**Data supplied**:

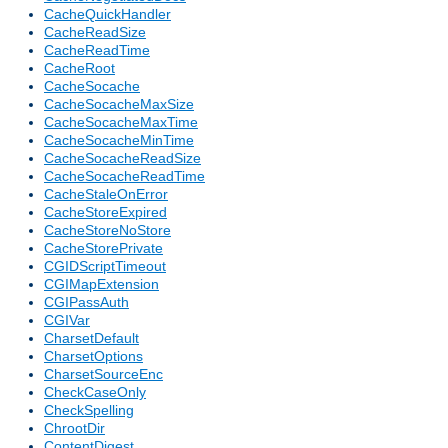
CacheQuickHandler
CacheReadSize
CacheReadTime
CacheRoot
CacheSocache
CacheSocacheMaxSize
CacheSocacheMaxTime
CacheSocacheMinTime
CacheSocacheReadSize
CacheSocacheReadTime
CacheStaleOnError
CacheStoreExpired
CacheStoreNoStore
CacheStorePrivate
CGIDScriptTimeout
CGIMapExtension
CGIPassAuth
CGIVar
CharsetDefault
CharsetOptions
CharsetSourceEnc
CheckCaseOnly
CheckSpelling
ChrootDir
ContentDigest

**Task to complete**:
What is wanted is an exact repeat of the lines from the one with "CharsetSourceEnc" through the last line of the listing above, and no other text.

**Your solution**:
CharsetSourceEnc
CheckCaseOnly
CheckSpelling
ChrootDir
ContentDigest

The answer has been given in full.